Frédéric Sauriol, président de l'Union biopaysanne, branche certifiée de l'Union paysanne, reconnaît que son organisation a éprouvé «un peu de difficulté» à structurer un nouveau réseau. À l'été 2009, à peine cinq fermes ont offert des paniers bios par l'entremise de la Coopérative biopaysanne, dont celle de M. Sauriol ainsi que les Jardins de la Montagne - l'un des plus gros distributeurs de paniers bios au Québec - et la ferme Odelil. Tous avaient déserté Équiterre l'hiver précédent.
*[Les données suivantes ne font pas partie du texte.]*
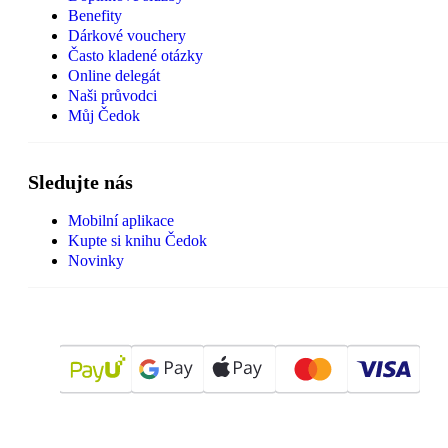
Benefity
Dárkové vouchery
Často kladené otázky
Online delegát
Naši průvodci
Můj Čedok
Sledujte nás
Mobilní aplikace
Kupte si knihu Čedok
Novinky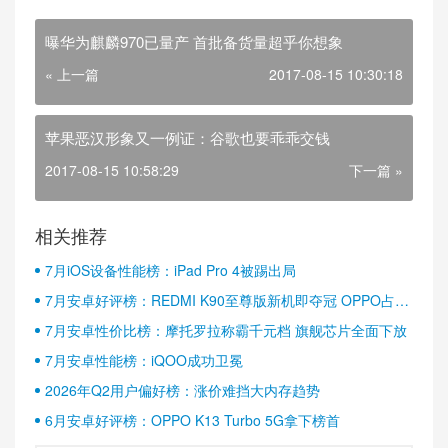
曝华为麒麟970已量产 首批备货量超乎你想象
« 上一篇
2017-08-15 10:30:18
苹果恶汉形象又一例证：谷歌也要乖乖交钱
2017-08-15 10:58:29
下一篇 »
相关推荐
7月iOS设备性能榜：iPad Pro 4被踢出局
7月安卓好评榜：REDMI K90至尊版新机即夺冠 OPPO占据
半壁江山
7月安卓性价比榜：摩托罗拉称霸千元档 旗舰芯片全面下放
7月安卓性能榜：iQOO成功卫冕
2026年Q2用户偏好榜：涨价难挡大内存趋势
6月安卓好评榜：OPPO K13 Turbo 5G拿下榜首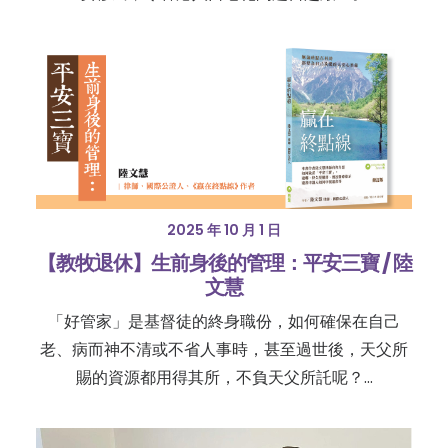
2025 年 10 月 1 日
【教牧退休】生前身後的管理：平安三寶 / 陸
文慧
「好管家」是基督徒的終身職份，如何確保在自己
老、病而神不清或不省人事時，甚至過世後，天父所
賜的資源都用得其所，不負天父所託呢？…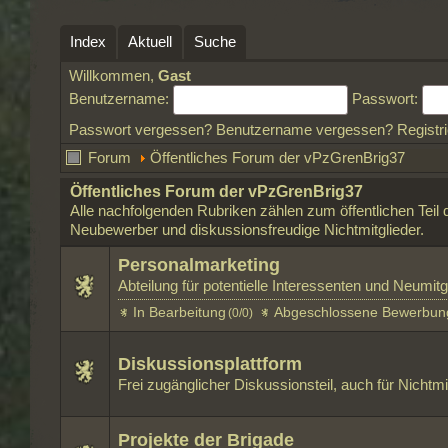
Index
Aktuell
Suche
Willkommen,
Gast
Benutzername:
Passwort:
Passwort vergessen?
Benutzername vergessen?
Registr
Forum
Öffentliches Forum der vPzGrenBrig37
Öffentliches Forum der vPzGrenBrig37
Alle nachfolgenden Rubriken zählen zum öffentlichen Teil 
Neubewerber und diskussionsfreudige Nichtmitglieder.
Personalmarketing
Abteilung für potentielle Interessenten und Neumitg
In Bearbeitung
Abgeschlossene Bewerbun
(0/0)
Diskussionsplattform
Frei zugänglicher Diskussionsteil, auch für Nichtmi
Projekte der Brigade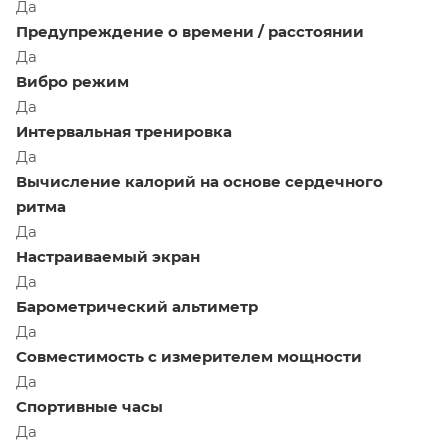
Да
Предупреждение о времени / расстоянии
Да
Вибро режим
Да
Интервальная тренировка
Да
Вычисление калорий на основе сердечного
ритма
Да
Настраиваемый экран
Да
Барометрический альтиметр
Да
Совместимость с измерителем мощности
Да
Спортивные часы
Да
Le président de l'Union paysanne, Benoît Girouard, parlait alors d'un «blocage complet» dans les relations entre son organisation et Équiterre. Il reprochait notamment à l'ONG de ne pas prendre position dans les dossiers politiques touchant ses «fermiers de famille», comme le monopole de l'Union des producteurs agricoles (UPA) et le système de gestion de l'offre. L'interdiction de compléter les paniers avec des produits biologiques importés durant la saison hivernale était également critiquée par les démissionnaires.
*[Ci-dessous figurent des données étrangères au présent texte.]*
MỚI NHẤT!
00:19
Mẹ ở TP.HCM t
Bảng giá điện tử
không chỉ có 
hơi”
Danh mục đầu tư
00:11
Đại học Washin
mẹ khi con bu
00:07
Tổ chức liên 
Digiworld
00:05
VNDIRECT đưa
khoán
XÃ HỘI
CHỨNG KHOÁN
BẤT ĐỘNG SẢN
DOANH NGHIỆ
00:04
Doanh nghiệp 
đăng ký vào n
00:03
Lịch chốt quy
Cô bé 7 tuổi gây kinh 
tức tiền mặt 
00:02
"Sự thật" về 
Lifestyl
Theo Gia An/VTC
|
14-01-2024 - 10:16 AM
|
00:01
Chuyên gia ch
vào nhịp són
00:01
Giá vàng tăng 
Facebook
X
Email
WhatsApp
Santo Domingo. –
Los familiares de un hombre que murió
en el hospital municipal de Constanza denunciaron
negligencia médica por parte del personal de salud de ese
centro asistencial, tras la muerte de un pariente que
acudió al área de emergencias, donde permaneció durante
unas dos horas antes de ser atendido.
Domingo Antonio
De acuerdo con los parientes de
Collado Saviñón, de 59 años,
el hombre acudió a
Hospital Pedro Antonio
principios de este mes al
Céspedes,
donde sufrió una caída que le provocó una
Frédéric Sauriol est convaincu que c'est la logistique et non l'orientation philosophique qui a plombé l'initiative de l'Union biopaysanne. «On a fait des demandes de subventions au [gouvernement] fédéral et au provincial et elles ont été refusées», a déploré le jeune maraîcher en entrevue téléphonique au Soleil. L'argent aurait servi à payer un employé permanent pour procéder au recrutement des fermes et promouvoir les services de la coopérative, qui se résument à un site Internet pour l'instant.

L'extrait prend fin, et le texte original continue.